» TO-DO ITEM:
The records below must be transcribed exactly. Do not include the pictures.

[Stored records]
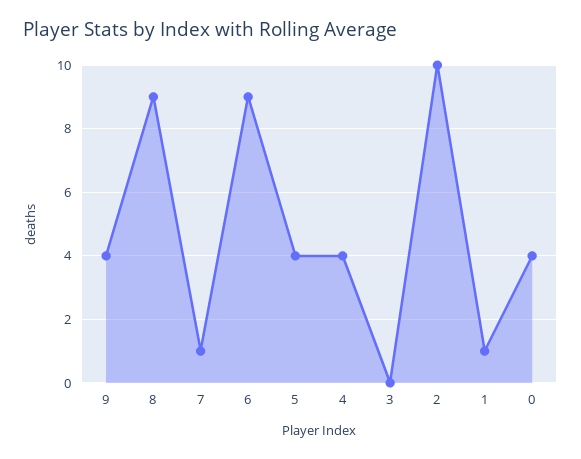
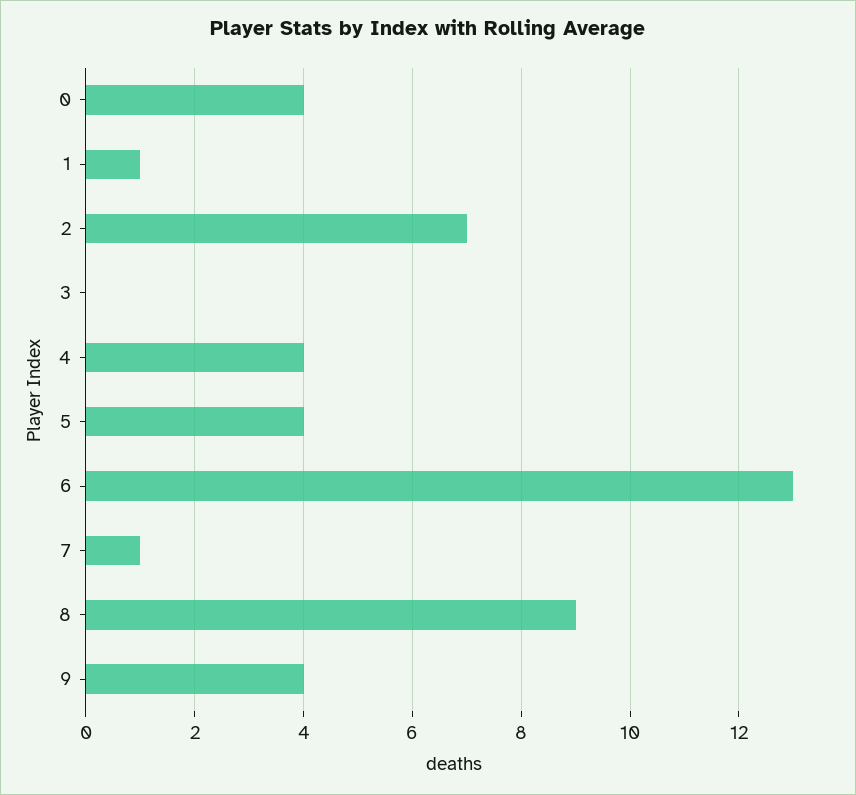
  {
    "9": 4,
    "8": 9,
    "7": 1,
-   "6": 9,
+   "6": 13,
    "5": 4,
    "4": 4,
    "3": 0,
-   "2": 10,
+   "2": 7,
    "1": 1,
    "0": 4
  }

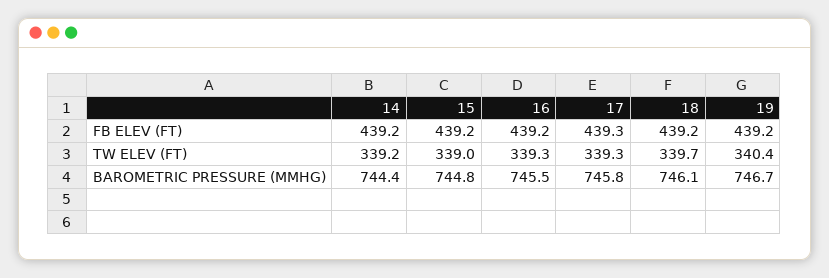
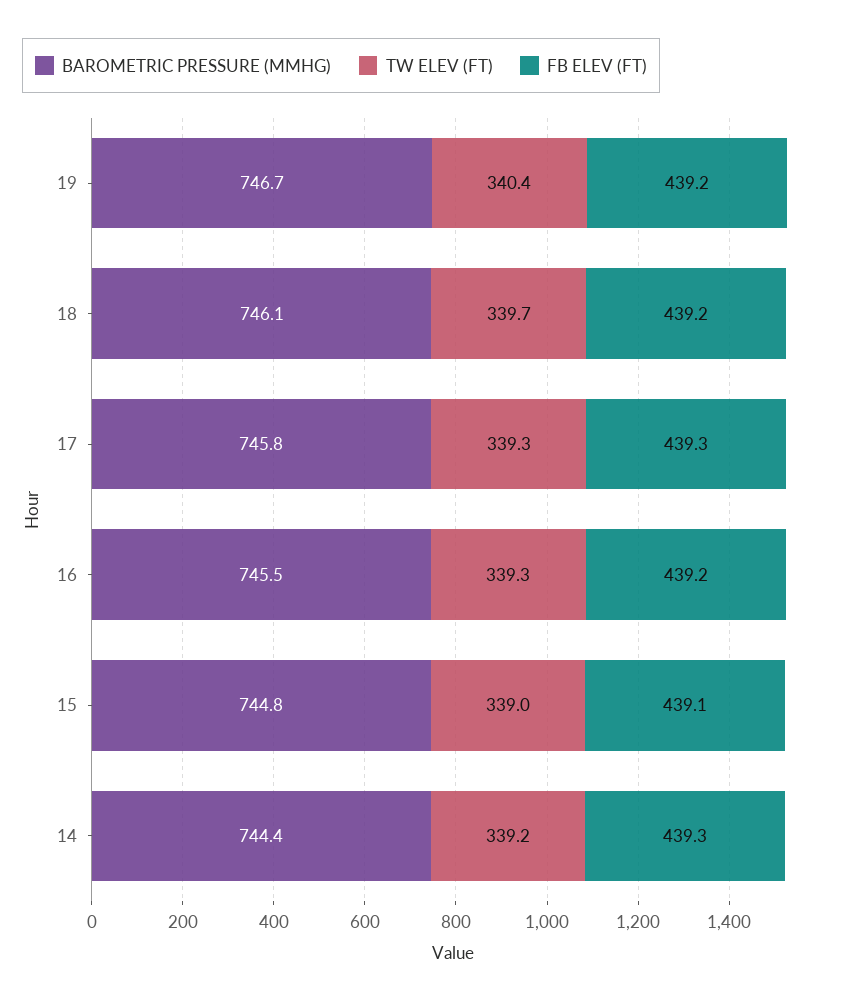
  {
    "FB ELEV (FT)": {
-     "14": 439.2,
+     "14": 439.3,
-     "15": 439.2,
+     "15": 439.1,
      "16": 439.2,
      "17": 439.3,
      "18": 439.2,
      "19": 439.2
    },
    "TW ELEV (FT)": {
      "14": 339.2,
      "15": 339,
      "16": 339.3,
      "17": 339.3,
      "18": 339.7,
      "19": 340.4
    },
    "BAROMETRIC PRESSURE (MMHG)": {
      "14": 744.4,
      "15": 744.8,
      "16": 745.5,
      "17": 745.8,
      "18": 746.1,
      "19": 746.7
    }
  }

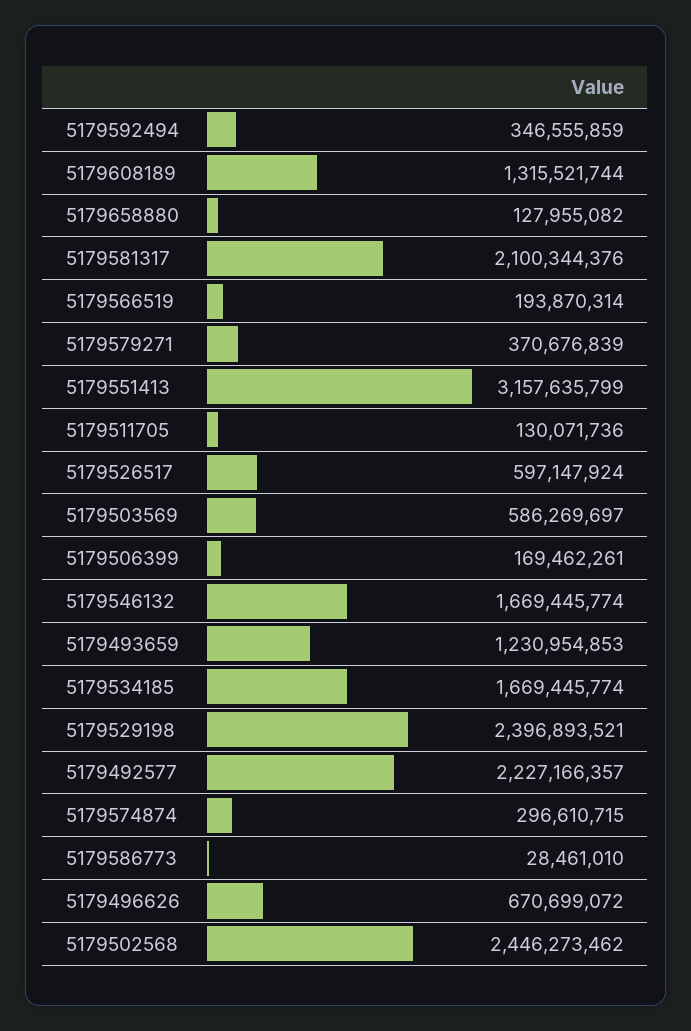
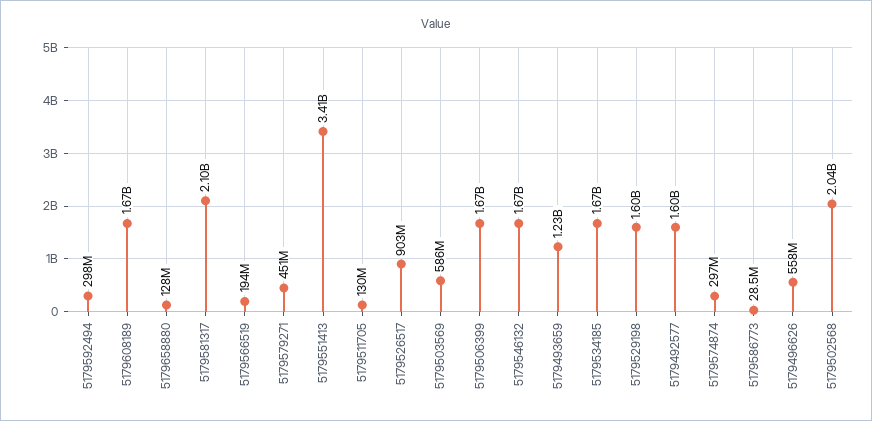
  {
-   "5179592494": 346555859,
+   "5179592494": 298000000,
-   "5179608189": 1315521744,
+   "5179608189": 1670000000,
    "5179658880": 127955082,
    "5179581317": 2100344376,
    "5179566519": 193870314,
-   "5179579271": 370676839,
+   "5179579271": 451000000,
-   "5179551413": 3157635799,
+   "5179551413": 3410000000,
    "5179511705": 130071736,
-   "5179526517": 597147924,
+   "5179526517": 903000000,
    "5179503569": 586269697,
-   "5179506399": 169462261,
+   "5179506399": 1670000000,
    "5179546132": 1669445774,
    "5179493659": 1230954853,
    "5179534185": 1669445774,
-   "5179529198": 2396893521,
+   "5179529198": 1600000000,
-   "5179492577": 2227166357,
+   "5179492577": 1600000000,
    "5179574874": 296610715,
    "5179586773": 28461010,
-   "5179496626": 670699072,
+   "5179496626": 558000000,
-   "5179502568": 2446273462
+   "5179502568": 2040000000
  }

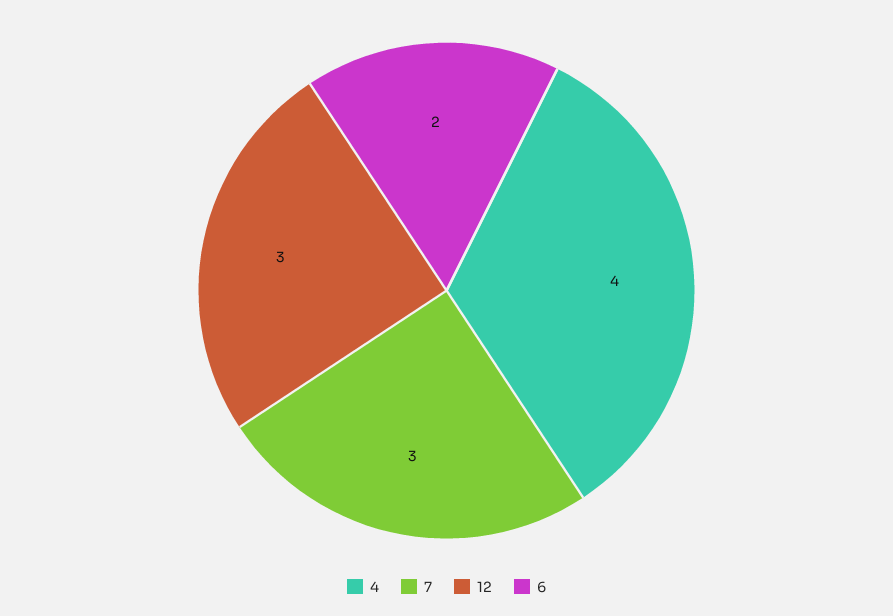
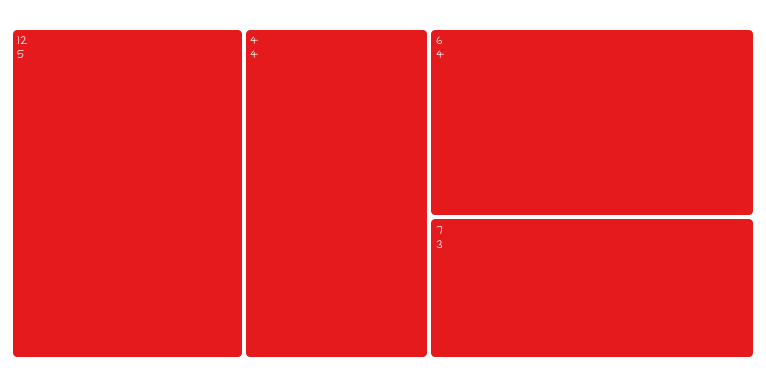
  {
    "4": 4,
    "7": 3,
-   "12": 3,
+   "12": 5,
-   "6": 2
+   "6": 4
  }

» EXERCISE ANSWER:
  {
    "9": 4,
    "8": 9,
    "7": 1,
-   "6": 9,
+   "6": 13,
    "5": 4,
    "4": 4,
    "3": 0,
-   "2": 10,
+   "2": 7,
    "1": 1,
    "0": 4
  }

  {
    "FB ELEV (FT)": {
-     "14": 439.2,
+     "14": 439.3,
-     "15": 439.2,
+     "15": 439.1,
      "16": 439.2,
      "17": 439.3,
      "18": 439.2,
      "19": 439.2
    },
    "TW ELEV (FT)": {
      "14": 339.2,
      "15": 339,
      "16": 339.3,
      "17": 339.3,
      "18": 339.7,
      "19": 340.4
    },
    "BAROMETRIC PRESSURE (MMHG)": {
      "14": 744.4,
      "15": 744.8,
      "16": 745.5,
      "17": 745.8,
      "18": 746.1,
      "19": 746.7
    }
  }

  {
-   "5179592494": 346555859,
+   "5179592494": 298000000,
-   "5179608189": 1315521744,
+   "5179608189": 1670000000,
    "5179658880": 127955082,
    "5179581317": 2100344376,
    "5179566519": 193870314,
-   "5179579271": 370676839,
+   "5179579271": 451000000,
-   "5179551413": 3157635799,
+   "5179551413": 3410000000,
    "5179511705": 130071736,
-   "5179526517": 597147924,
+   "5179526517": 903000000,
    "5179503569": 586269697,
-   "5179506399": 169462261,
+   "5179506399": 1670000000,
    "5179546132": 1669445774,
    "5179493659": 1230954853,
    "5179534185": 1669445774,
-   "5179529198": 2396893521,
+   "5179529198": 1600000000,
-   "5179492577": 2227166357,
+   "5179492577": 1600000000,
    "5179574874": 296610715,
    "5179586773": 28461010,
-   "5179496626": 670699072,
+   "5179496626": 558000000,
-   "5179502568": 2446273462
+   "5179502568": 2040000000
  }

  {
    "4": 4,
    "7": 3,
-   "12": 3,
+   "12": 5,
-   "6": 2
+   "6": 4
  }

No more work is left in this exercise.